En marge de l’Africa Energy Forum 2026 au Cap, l’État gabonais, la Société financière internationale (IFC), Gabon Power Company (GPC) et EDF Power Solutions ont signé une lettre d’engagement destinée à renforcer l’accompagnement technique et financier du projet hydroélectrique de 400 MW à Booué. Un partenariat qui vise à accélérer la structuration et la bancabilité de l’un des plus ambitieux projets énergétiques d’Afrique centrale, au service de la souveraineté énergétique et du développement industriel du pays.

Le ministre Philippe Tonangoye et ses partenaires, le 19 juin 2026. © D.R.

 

Le 19 juin 2026, en marge de l’Africa Energy Forum organisé au Cap, en Afrique du Sud, l’État gabonais, représenté par le ministre de l’Accès universel à l’Eau et à l’Énergie, Philippe Tonangoye, a signé une lettre d’engagement avec la Société financière internationale (IFC), Gabon Power Company (GPC) et EDF Power Solutions. Ce, pour le projet hydroélectrique de Booué, l’un des plus ambitieux chantiers énergétiques d’Afrique centrale. 

Cet accord, conclu à l’occasion de la journée «Mission 300» consacrée à la présentation du Pacte national de l’énergie du Gabon, vise à renforcer l’accompagnement technique et financier du projet durant sa phase de préparation. Il marque surtout l’entrée de partenaires de premier plan dans la structuration d’une infrastructure appelée à transformer durablement le paysage énergétique national.

Dans le cadre de cette collaboration, l’IFC, membre du Groupe de la Banque mondiale, apportera son expertise dans plusieurs domaines stratégiques. Son intervention portera notamment sur l’évaluation des études préparatoires, l’optimisation de la conception de l’ouvrage, la structuration financière du projet ainsi que son alignement sur les standards internationaux en matière environnementale et sociale. L’objectif est de renforcer la bancabilité du projet et d’accroître son attractivité auprès des investisseurs et bailleurs de fonds internationaux.

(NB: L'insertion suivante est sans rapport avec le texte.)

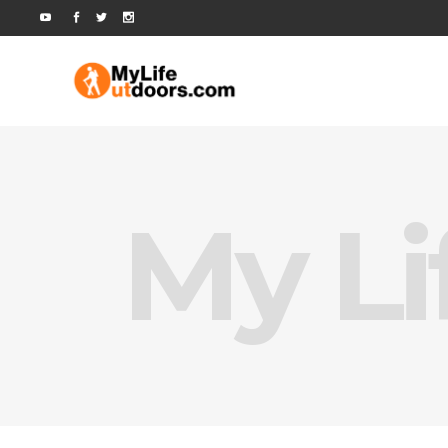
My Li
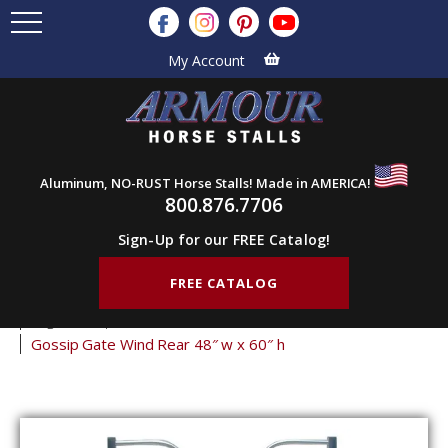
My Account
Aluminum, NO-RUST Horse Stalls! Made in AMERICA!
800.876.7706
Sign-Up for our FREE Catalog!
FREE CATALOG
Home
Products
Stall Gates
Gossip Gates
Logo Gossip Gates
Gossip Gate Wind Rear 48″ w x 60″ h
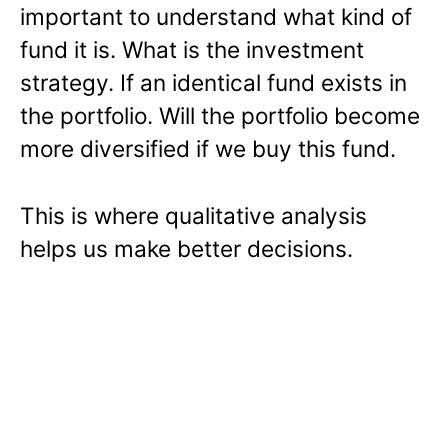
important to understand what kind of
fund it is. What is the investment
strategy. If an identical fund exists in
the portfolio. Will the portfolio become
more diversified if we buy this fund.
This is where qualitative analysis
helps us make better decisions.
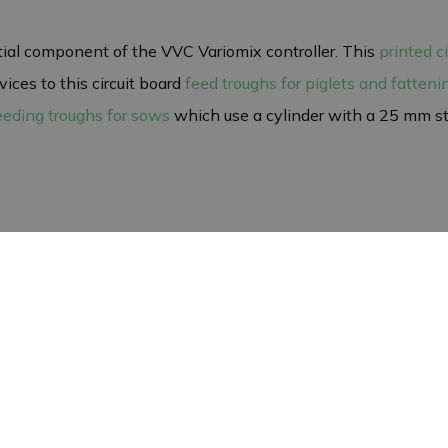
tial component of the VVC Variomix controller. This
printed c
ices to this circuit board
feed troughs for piglets and fatteni
eeding troughs for sows
which use a cylinder with a 25 mm str
rd. Direct contact with bare hands can damage the circuit boa
autions, the circuit board will continue to function optimally
icy
a one-year warranty against defects in workmanship and mat
erly with your VVC controller. Please note that we do not accept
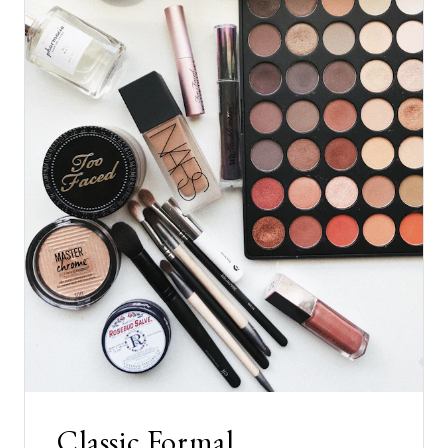
Classic Formal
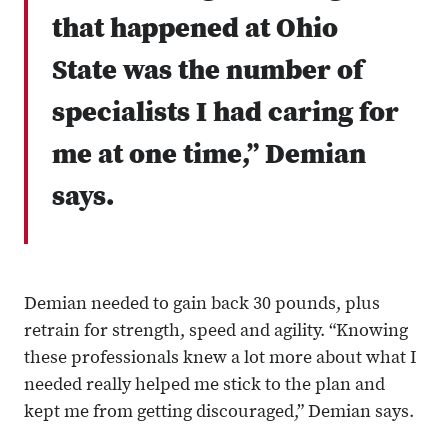
that happened at Ohio
State was the number of
specialists I had caring for
me at one time,” Demian
says.
Demian needed to gain back 30 pounds, plus
retrain for strength, speed and agility. “Knowing
these professionals knew a lot more about what I
needed really helped me stick to the plan and
kept me from getting discouraged,” Demian says.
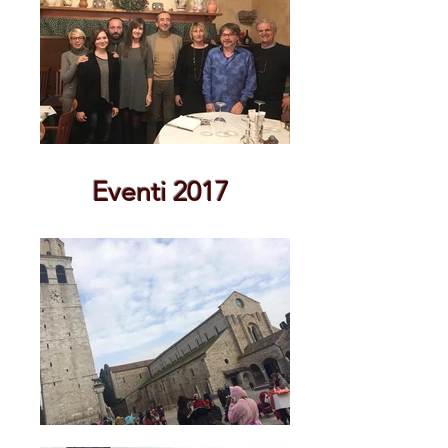
Eventi 2017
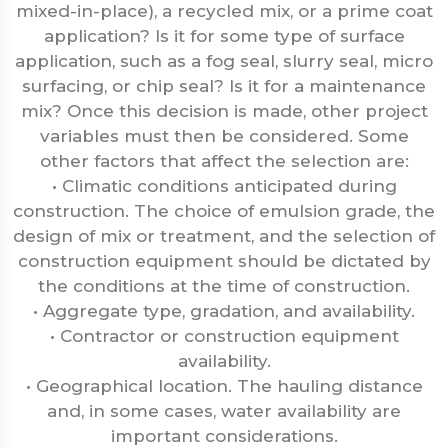
mixed-in-place), a recycled mix, or a prime coat
application? Is it for some type of surface
application, such as a fog seal, slurry seal, micro
surfacing, or chip seal? Is it for a maintenance
mix? Once this decision is made, other project
variables must then be considered. Some
other factors that affect the selection are:
• Climatic conditions anticipated during
construction. The choice of emulsion grade, the
design of mix or treatment, and the selection of
construction equipment should be dictated by
the conditions at the time of construction.
• Aggregate type, gradation, and availability.
• Contractor or construction equipment
availability.
• Geographical location. The hauling distance
and, in some cases, water availability are
important considerations.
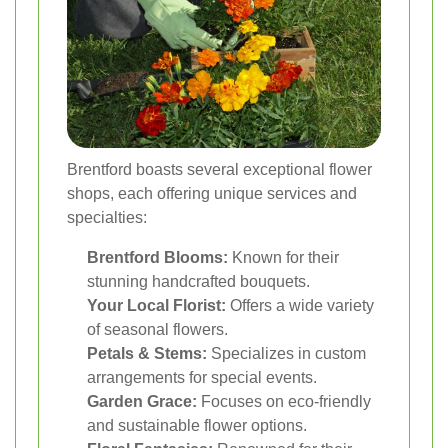
Brentford boasts several exceptional flower
shops, each offering unique services and
specialties:
Brentford Blooms:
Known for their
stunning handcrafted bouquets.
Your Local Florist:
Offers a wide variety
of seasonal flowers.
Petals & Stems:
Specializes in custom
arrangements for special events.
Garden Grace:
Focuses on eco-friendly
and sustainable flower options.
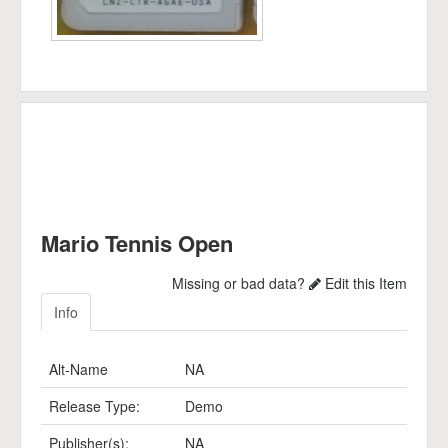
Mario Tennis Open
Missing or bad data?
Edit this Item
Info
Alt-Name
NA
Release Type:
Demo
Publisher(s):
NA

Pour le ministre Philippe Tonangoye, cette signature constitue un signal fort de l’engagement du Gabon en faveur de la transition énergétique. Selon lui, elle permettra d’accélérer la maturation du projet tout en garantissant son développement selon les meilleures pratiques internationales. Une démarche qui s’inscrit dans la volonté des autorités de consolider l’indépendance énergétique du pays et de soutenir sa croissance économique.

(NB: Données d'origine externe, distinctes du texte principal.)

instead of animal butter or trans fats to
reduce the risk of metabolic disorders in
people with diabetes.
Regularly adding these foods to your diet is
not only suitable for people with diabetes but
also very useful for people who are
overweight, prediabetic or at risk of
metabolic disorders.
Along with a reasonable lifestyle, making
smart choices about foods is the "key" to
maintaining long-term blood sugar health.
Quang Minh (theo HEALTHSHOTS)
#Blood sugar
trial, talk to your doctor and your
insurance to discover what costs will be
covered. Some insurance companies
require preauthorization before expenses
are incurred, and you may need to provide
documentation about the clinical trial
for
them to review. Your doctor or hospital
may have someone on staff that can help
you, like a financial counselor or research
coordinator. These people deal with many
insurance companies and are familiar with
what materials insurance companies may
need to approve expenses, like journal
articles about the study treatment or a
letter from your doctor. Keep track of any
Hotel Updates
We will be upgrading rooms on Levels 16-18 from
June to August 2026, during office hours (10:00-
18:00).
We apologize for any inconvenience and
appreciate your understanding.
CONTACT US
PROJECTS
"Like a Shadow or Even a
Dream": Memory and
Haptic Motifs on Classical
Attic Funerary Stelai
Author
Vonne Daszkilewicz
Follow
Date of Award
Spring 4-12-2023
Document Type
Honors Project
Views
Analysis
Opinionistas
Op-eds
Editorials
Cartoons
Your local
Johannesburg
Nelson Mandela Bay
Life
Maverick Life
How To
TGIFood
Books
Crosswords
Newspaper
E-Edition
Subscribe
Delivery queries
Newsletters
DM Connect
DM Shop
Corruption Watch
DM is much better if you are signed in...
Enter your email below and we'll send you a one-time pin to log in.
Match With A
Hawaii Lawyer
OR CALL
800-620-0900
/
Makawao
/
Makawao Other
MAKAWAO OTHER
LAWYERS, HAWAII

Un des plus importants aménagements hydroélectriques de la sous-région

D’une capacité estimée à 400 mégawatts, le barrage de Booué est appelé à devenir l’un des plus importants aménagements hydroélectriques de la sous-région. Implanté sur le fleuve Ogooué, dans la province de l’Ogooué-Ivindo, le projet vise à produire une énergie compétitive, fiable et à faible empreinte carbone. Inscrit au Plan directeur national de l’énergie, il doit contribuer à renforcer l’offre électrique nationale et accompagner plusieurs projets structurants du pays.

Parmi les retombées attendues figurent notamment l’alimentation énergétique du projet minier de Bélinga, le développement des industries de transformation locale des ressources naturelles ainsi que l’essor du futur port en eau profonde de Kobé-Kobé. Au-delà des enjeux industriels, le projet devrait également améliorer l’accès à l’électricité et les conditions de vie des populations.

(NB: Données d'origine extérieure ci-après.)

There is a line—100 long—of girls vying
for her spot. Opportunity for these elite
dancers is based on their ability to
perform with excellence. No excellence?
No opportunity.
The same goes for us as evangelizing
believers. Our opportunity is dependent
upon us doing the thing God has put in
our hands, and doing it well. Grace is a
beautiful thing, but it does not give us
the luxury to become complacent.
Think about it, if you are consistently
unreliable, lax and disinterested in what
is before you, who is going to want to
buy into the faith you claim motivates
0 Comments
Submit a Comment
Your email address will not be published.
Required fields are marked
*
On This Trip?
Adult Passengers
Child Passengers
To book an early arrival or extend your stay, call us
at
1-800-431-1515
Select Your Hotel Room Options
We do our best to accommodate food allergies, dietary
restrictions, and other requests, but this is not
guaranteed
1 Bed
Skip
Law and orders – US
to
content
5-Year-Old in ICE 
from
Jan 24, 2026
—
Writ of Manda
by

Le directeur général de Gabon Power Company, Philippe Ossoucah, estime que Booué représente une réponse durable au déficit de capacité du système électrique national. En augmentant considérablement les capacités de production, l’ouvrage permettra de répondre à la demande croissante des ménages et des entreprises tout en garantissant une énergie plus compétitive.

Le projet bénéficie également de l’expertise d’EDF Power Solutions, acteur majeur du secteur hydroélectrique mondial. Fort de son expérience dans la réalisation d’infrastructures de grande envergure, notamment le barrage de Nachtigal au Cameroun, le groupe français entend mettre son savoir-faire au service de la réussite du projet gabonais. 

Déjà engagée dans le financement du barrage de Kinguélé Aval, l’IFC réaffirme ainsi sa confiance dans le potentiel énergétique du Gabon. Cette nouvelle étape témoigne de la volonté commune des partenaires de mobiliser les meilleures expertises techniques, financières et institutionnelles pour faire de Booué un levier majeur de la transition énergétique et du développement durable du pays.

À travers cet accord porté par sa filiale IFC, la Banque mondiale réaffirme son engagement à accompagner l’État gabonais dans le renforcement de ses capacités énergétiques, condition essentielle au développement de ses secteurs économiques et industriels, notamment à travers la promotion de partenariats public-privé stratégiques.